1.  Con Tici (also spelled Kon Tiki) Viracocha (some spelling alternatives are Wiracocha, Apu Qun Tiqsi, and Wiraqutra) sent forth his four sons and four daughters to establish a village. Along the way, Sinchi Roca was born to Manco and Ocllo, and Sinchi Roca is the person who finally led them to the valley of Cuzco where they founded their new village.  Manco became known as Manco Cápac the first Inca ruler.
Mama Ocllo
2.  There were many myths about and Manco Capac coming to power. In one myth, Manco Cápac and his brother Pacha Kamaq (or Pachacamac) were sons of the sun god Inti/Viracocha and that is how they came to have  power.
3.  In another myth, Manco Cápac was sent with Mama Ocllo (others even mention numerous siblings) to Lake Titicaca where they resurfaced and settled on the Isla Del Sol, in Bolivia.  This story may have some truth to it.  During 1987-92, Johan Reinhardt directed underwater archaeological investigations off the Island of the Sun (Isle Del Sol), recovering Inca and Tiwanaku offerings. These artifacts are currently on display in the site museum of the village of Challapampa.  In 2000, the international scientific group Akakor Geographical Exploring launched the expedition “Atahualpa 2000”. They found ruins of what appeared to be a temple and a submerged road dating back 1,000 to 1,500 years, the ruins belong to the Tiwanaku culture. Their conclusion was that the temple exists but it is not a submerged city. Attempts to bring the ruins to surface have faced resistance from the local population who are superstitious about disturbing the waters of Lake Titicaca.  This was more than likely an underwater Ancient Astronaut base, which may have looked something like this:
Ancient Astronaut underwater base near the Isle Del Sol in Lake Titicaca
Manco Capac
4.  According to another Inti/Viracocha legend, Manco Cápac and his siblings were sent to the earth by the sun god and emerged from the cave of Puma Orco at Pacaritambo carrying a golden staff called the ‘tapac-yauri’. They were instructed to create a Temple of the Sun in the spot where the staff sank into the earth to honor the sun god Inti, their father (This tradition may have arisen at the time of the construction of Machu Picchu).  During the journey, one of Manco's brothers (Ayar Cachi) was tricked into returning to Puma Orco and sealed inside, because his reckless and cruel behavior angered the tribes that they were attempting to rule or instruct.  Pacaritambo is a quasi-mythical place believed to have been flooded by Lake Titicaca. 

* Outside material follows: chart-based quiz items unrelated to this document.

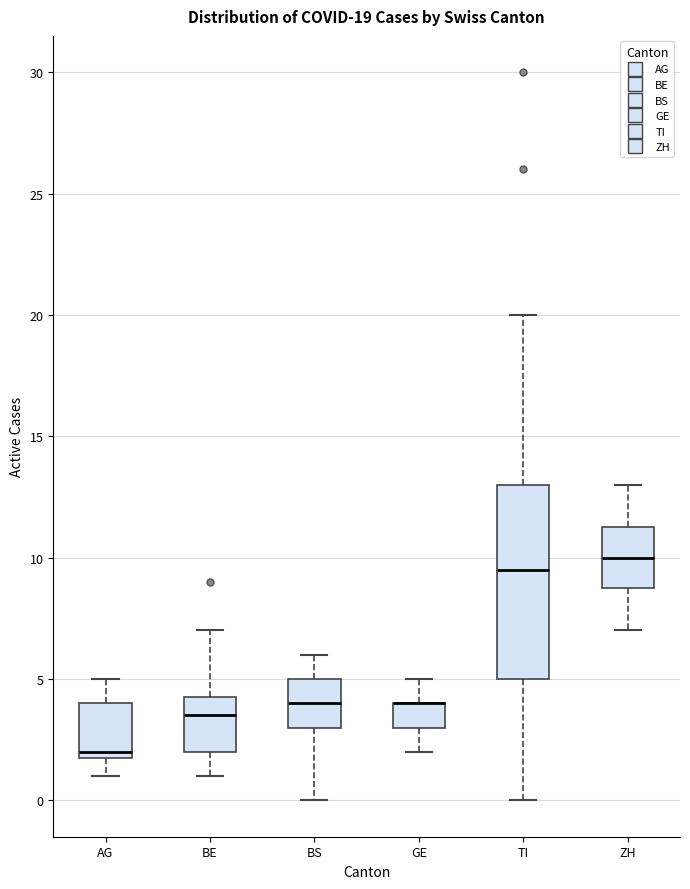

Comparing the boxes themselves (not the whiskers), which one is the tallest?

TI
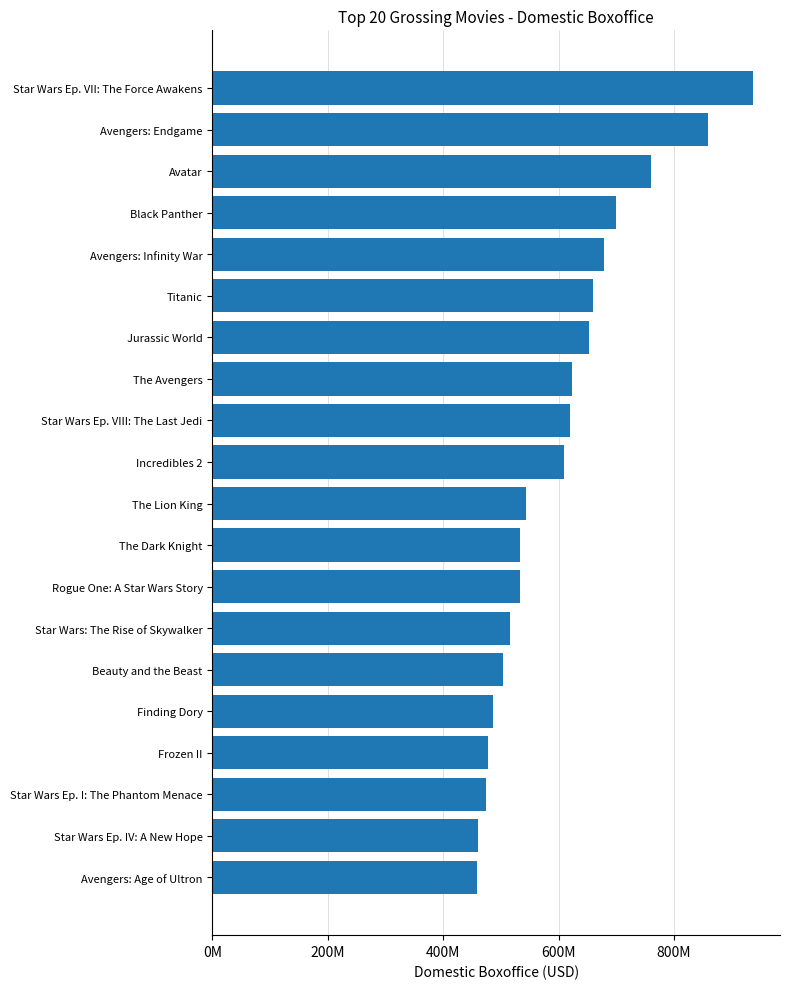

Does the chart contain any negative values?

No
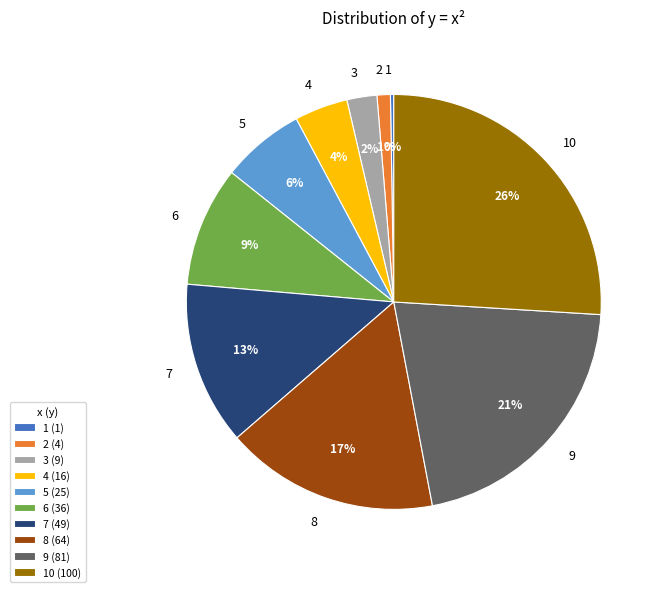

Does 9 represent more than half of the total?

No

 This may be true in the sense that Manco Capac and some other officers under the orders of the Supreme Leader Viracocha surfaced in a UFO off the coast of the Isle of Del Sol in a public show of power to the people gathered there as witnesses.  The witnesses of course were the ancestors of the leaders and nobles of Tiwanaku.

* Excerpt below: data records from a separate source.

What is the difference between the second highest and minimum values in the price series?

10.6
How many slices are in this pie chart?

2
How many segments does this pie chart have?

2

The Isle Del Sol and ruins
The archeological evidence seems to indicate that the Inca were a relatively unimportant tribe until the time of Sinchi Roca, also called Cinchi Roca, who is the first figure in Inca mythology whose existence can be supported historically. Cusco was the aboriginal name of the city Qusqu. Although it was used in Quechua, its origin has been found in the Aymara language. The word itself originated in the phrase qusqu wanka ('Rock of the owl'). This concerned the foundational myth of the Ayar Siblings.
Sinchi Roca
From about 500 B.C.-200 A.D., the earliest monuments began to be built by the people of Tiwanaku.  The quarries, from which the stone blocks used in the construction of structures at Tiwanaku, came from lie at significant distances from this site. The red sandstone used in this site's structures has been determined by petrographic analysis to come from a quarry 10 kilometers away—a remarkable distance considering that the largest of these stones weighs 131 metric tons. At first most of their stonework was made of red sandstone, but that would not be the only type of stone they would use.
Tiwanaku sandstone quarry
This was the time when Tiwanaku is thought to have begun to be a place of important moral and cosmological power, a place made for pilgrimages.